The issues described are mainly issues of the Ethereum ecosystem and architecture. You can argue that the design flaws of the ERC20 are not your problem. You can argue that Ethereum design flaws are not your problem. However, the McAfeeDEX team is fully responsible for choosing Ethereum as the base platform for the development of this exchange. McAfeeDEX is solely responsible for choosing the ERC20 standard for working with tokens.
In crypto- we claim the title of the financial system but we complain that the adoption of DEX’es is slow. Banks handle thousands or millions of user mistakes every day. The adoption will not come to DEX’es if we fail to do the same. The adoption will not come if we let our customers lose their funds when they attempt to use our software.
It is stated that the main goal of McAfeeDEX is to help the crypto industry to grow and develop. Centralized fiat-to-crypto exchanges are one of the most important problems — and I agree with this point.
Any system that involves humans is prone to human mistakes and we must understand it and take it seriously. There are thousands of mistakes that are handled by banks and banking transfers every day. Using ERC20 tokens assumes no error handling — all these funds are simply burned instead. How can we build a better system if we can not serve real humans?
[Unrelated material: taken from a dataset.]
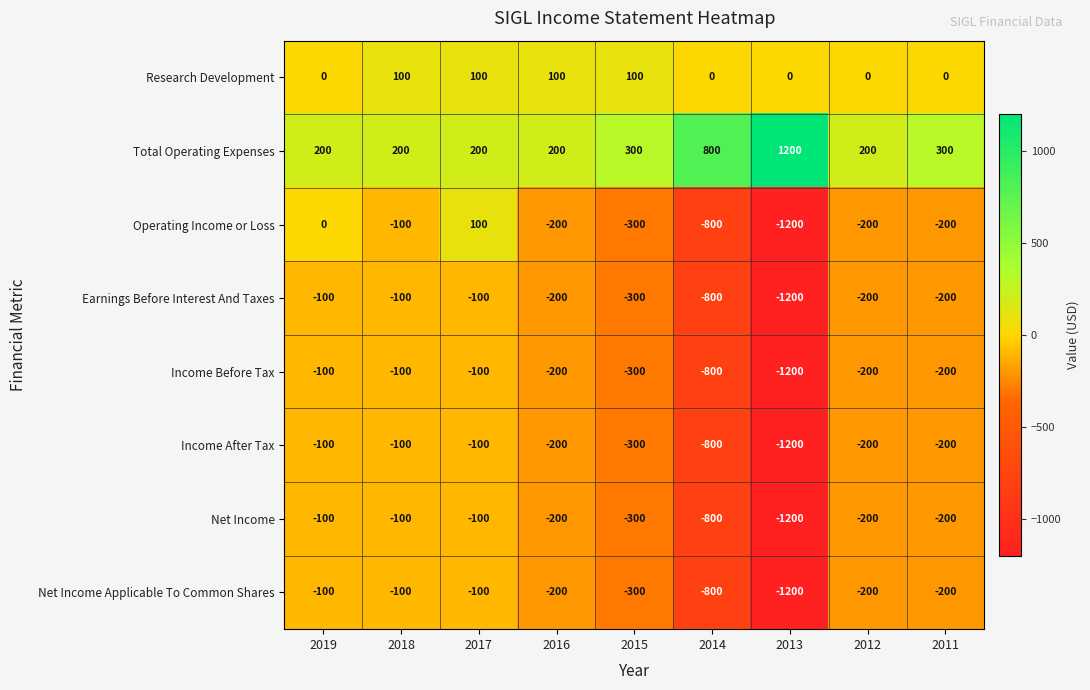

What is the difference between the maximum and second lowest values in the Net Income Applicable To Common Shares series?

700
Even if your software is secure on its own it can still lead to the loss of funds for your customers because you have chosen a platform that has serious security shortcomings.
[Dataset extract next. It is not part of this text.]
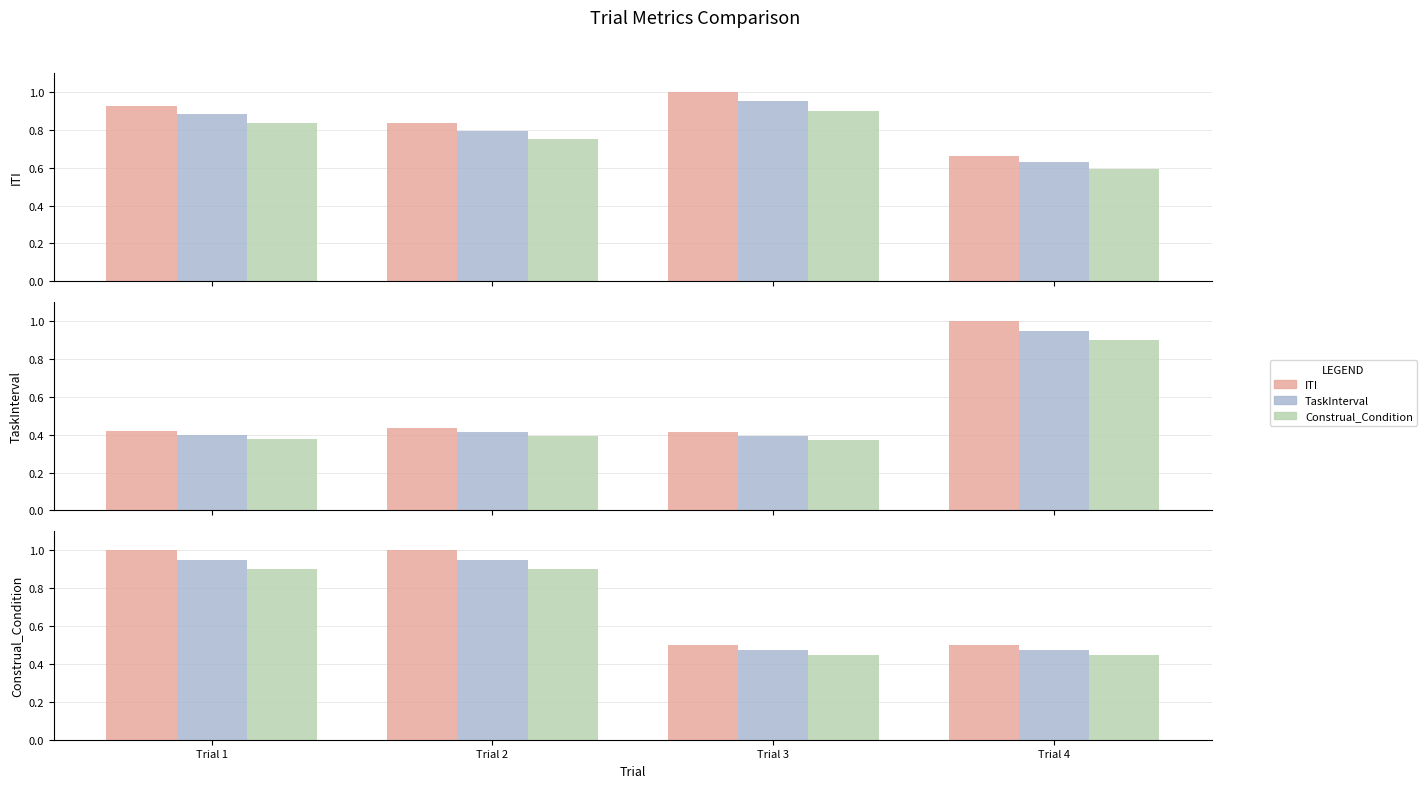

What is the spread (max minus min) of values at Trial 1?

0.1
While you CAN solve the described problems with the implementation of some fixes that I described I would strongly advise not to promote ERC20 tokens. By supporting ERC20 tokens you promote the development of insecure standards. This encourages token developers to use this standard for the development of their tokens. Even if you can implement the solution for your exchange — it is far from guaranteed that every other developer of every other software will do the same.
Here is an example of how token developers behave. Let me quote STORJ co-founder here:
We decided to err on the side of well-tested code.
© STORJ co-founder [knowing that this will result in financial losses for his customers]
They know that their implementation contains critical flaws. They know that this WILL result in financial losses for their customers. They know that they can fix it but they are still using the ERC20 standard.
ERC20 tokens are resulting in huge financial losses for the whole Ethereum ecosystem and this is a great, terrific and disastrous problem and it is not beneficial for the crypto industry if someone will facilitate the growth of this problem.
I strongly support your idea of building a secure, decentralized exchange, and I am ready to take the time and effort to help this. I highly recommend using EOS as a platform to build the decentralized exchange. Using this platform, you will automatically solve all the problems described above. I can personally port the described exchange and implement it in C++ for deploying on EOS.
There is always an issue of trust. You either trust the owner of the centralized exchange (you believe that he will not steal your funds), or you trust the developer of the smart contract (you believe that he did not make any mistakes and chose the appropriate platform for deployment).